我需要创建一个折线图来显示每个进程的 CPU 使用率随时间的变化。如何创建以时间为 X 轴、以 %CPU 为 Y 轴的图表,然后使用命令名称指示数据属于图表上的哪条线?
我的数据是使用 unix 命令创建的:
pidstat -hdul 1 > 文件.txt
sed'1d;/^[#]/d;/^$/d;s/^[ ]*//;s/[ ]+/,/g'raw_data_file_input>nice_data_file.csv
我的数据分为以下列:
时间、PID、%usr、%system、%guest、%CPU、CPU、KB_rd/s、KB_wr/s、KB_ccwr/s、命令
换句话说,我希望每个命令“kjournald”在不同时间都是图表上的一条线,而“gnome-panel”则是另一条单独的线。
以下是 csv 格式的数据示例:
1320713878,680,0.00,0.00,0.00,0.00,0,0.00,35.64,0.00,kjournald
1320713878,2831,1.98,1.98,0.00,3.96,0,0.00,0.00,0.00,/usr/bin/X,:0,-br,-verbose,-auth,/var/run/gdm/auth-for-gdm-LiEP18/database,-nolisten,tcp,vt7,
1320713878,4360,0.00,1.98,0.00,1.98,0,0.00,0.00,0.00,gnome-terminal,
1320713878,7897,1.98,0.00,0.00,1.98,0,0.00,0.00,0.00,gnome-panel,
1320713878,24834,0.00,0.99,0.00,0.99,0,0.00,0.00,0.00,networking,networking,file:///usr/local/src/opensplice/install/HDE/x86.linux2.6/etc/config/ospl.xml,
1320713878,24986,0.00,1.98,0.00,1.98,1,0.00,0.00,0.00,pidstat,-hdul,1,
1320713879,2426,1.00,1.00,0.00,2.00,3,0.00,0.00,0.00,/usr/bin/prltoolsd,-p,/var/run/prltoolsd.pid,
1320713879,2831,2.00,1.00,0.00,3.00,2,0.00,4.00,0.00,/usr/bin/X,:0,-br,-verbose,-auth,/var/run/gdm/auth-for-gdm-LiEP18/database,-nolisten,tcp,vt7,
1320713879,7904,14.00,0.00,0.00,14.00,1,0.00,0.00,0.00,nautilus,--no-desktop,--browser,
1320713879,24834,0.00,1.00,0.00,1.00,0,0.00,0.00,0.00,networking,networking,file:///usr/local/src/opensplice/install/HDE/x86.linux2.6/etc/config/ospl.xml,
1320713879,24992,0.00,2.00,0.00,2.00,0,0.00,0.00,0.00,/bin/sh,./killAll.sh,
1320713880,2831,0.00,1.00,0.00,1.00,1,0.00,0.00,0.00,/usr/bin/X,:0,-br,-verbose,-auth,/var/run/gdm/auth-for-gdm-LiEP18/database,-nolisten,tcp,vt7,
1320713880,3466,0.00,1.00,0.00,1.00,2,0.00,0.00,0.00,/usr/sbin/nscd,
1320713880,4129,0.00,2.00,0.00,2.00,0,0.00,0.00,0.00,/usr/bin/prl_wmouse_d,-d,
1320713880,24986,0.00,2.00,0.00,2.00,2,0.00,0.00,0.00,pidstat,-hdul,1,
1320713880,24992,0.00,2.00,0.00,2.00,3,0.00,0.00,0.00,/bin/sh,./killAll.sh,
答案1
我不知道您对 Excel 的“数据”选项卡上的“文本到列”工具有多熟悉,但您可以使用它来快速拆分逗号分隔的文件。

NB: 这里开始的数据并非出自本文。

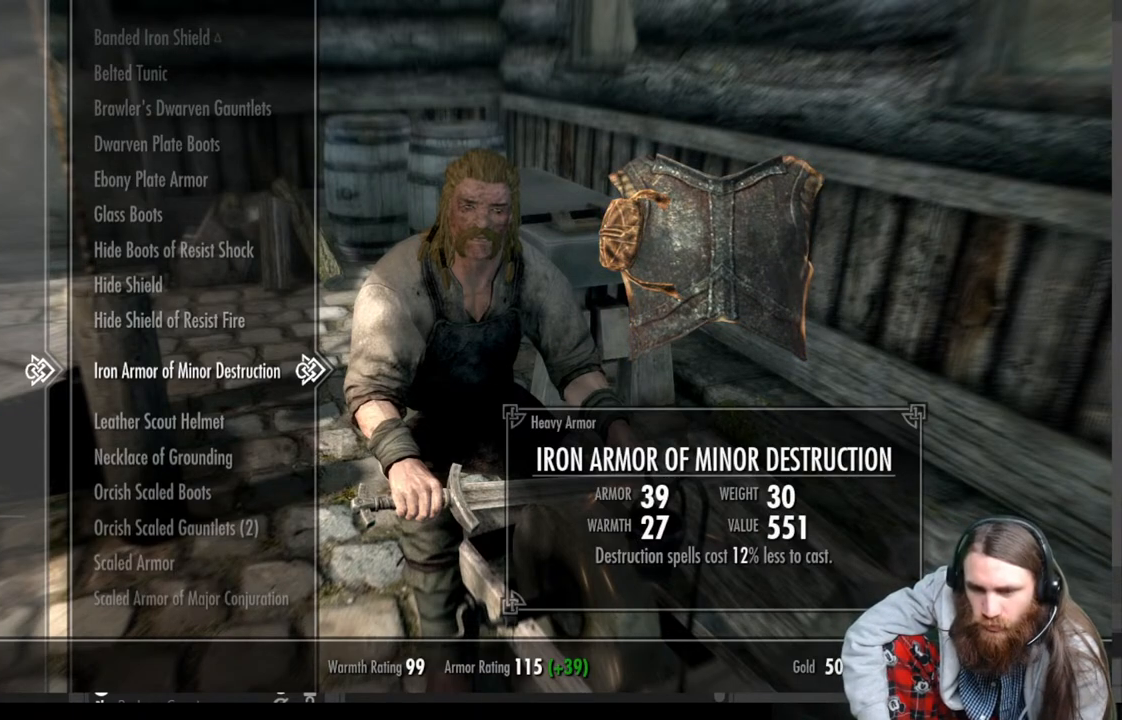
{"buttons": [], "left_stick": "center", "right_stick": "center", "events": []}
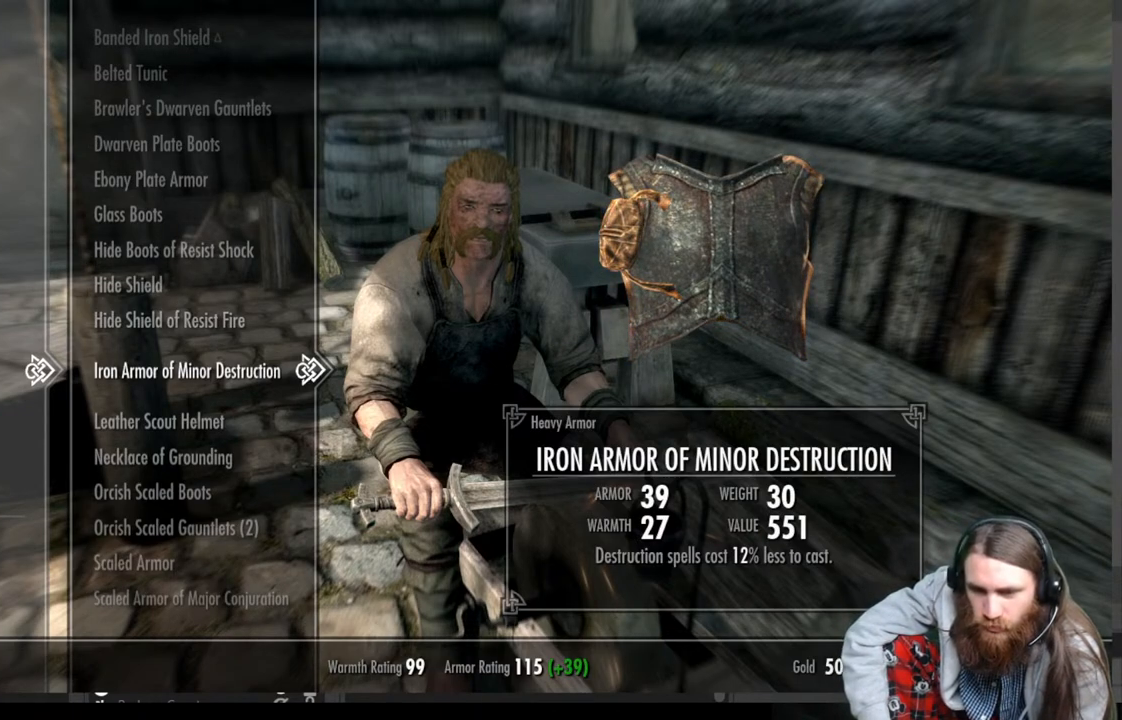
{"buttons": [], "left_stick": "center", "right_stick": "center", "events": []}
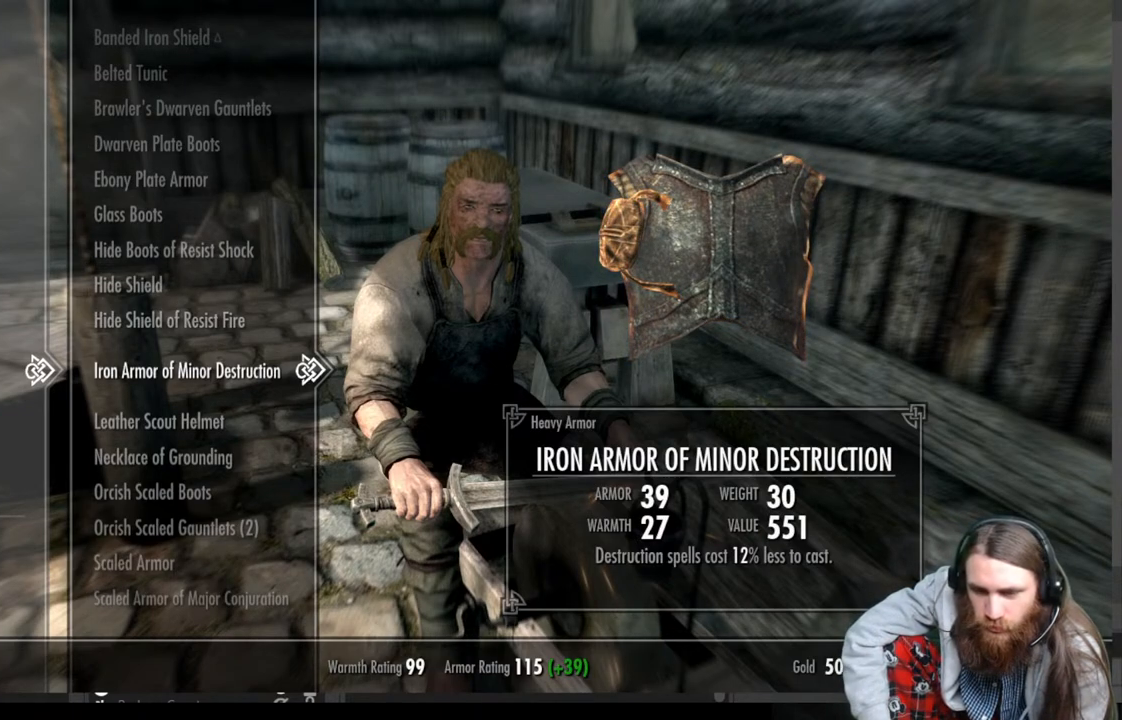
{"buttons": [], "left_stick": "center", "right_stick": "center", "events": [[183, "A", "down"], [200, "A", "up"]]}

我可能漏掉了一些东西,但在我看来,您的示例数据中每个“命令”只有一个实例。我无法用单个数据点构建时间相关的折线图,因此我制作了一些额外的“虚拟”数据,每个“时间”都有虚拟值。
数据透视表可以轻松处理这个问题。数据透视表将对数据进行排序,您可以过滤数据以仅显示某些类别(在本例中为“命令”)。
建立数据透视表后,您可以单击数据透视表中的任意位置并“插入”图表。见下文。
答案2
要分析 Linux 系统上进程的资源消耗情况,您可以使用进程路径(我是这本书的作者)。内置SVG 可视化无法生成您想要的图表(它显示 PID 而不是命令名称),但可以在特别指定可视化工具(即数据库)除了 Python 和浏览器之外,你不需要额外的软件。
记录
我假设(查看pidstat
参数)您想要记录系统上所有进程的活动并决定在稍后阶段要可视化什么。
通过以下方式安装 Procpath
pip install --user Procpath
以默认 10 秒间隔记录所有进程的 procfs 指标
procpath record -d all.sqlite
Ctrl + C
当你认为已经收集到足够的数据时,停止记录
可视化
运行 Sqliteviz 并删除记录数据库
all.sqlite
,procpath explore
您可以使用预定义每个 PID 的 CPU可视化(我的查询) 作为基础。添加
stat_comm
到两个SELECT
语句中。根据您想要可视化的进程添加WHERE
到 inner 中 。如果您对和感兴趣,那么它可以是 (我将使用我在系统上运行的几个 Cinnamon 进程)。修改后的查询看起来像:SELECT
kjournald
gnome-panel
WHERE stat_comm IN ('kjournald', 'gnome-panel')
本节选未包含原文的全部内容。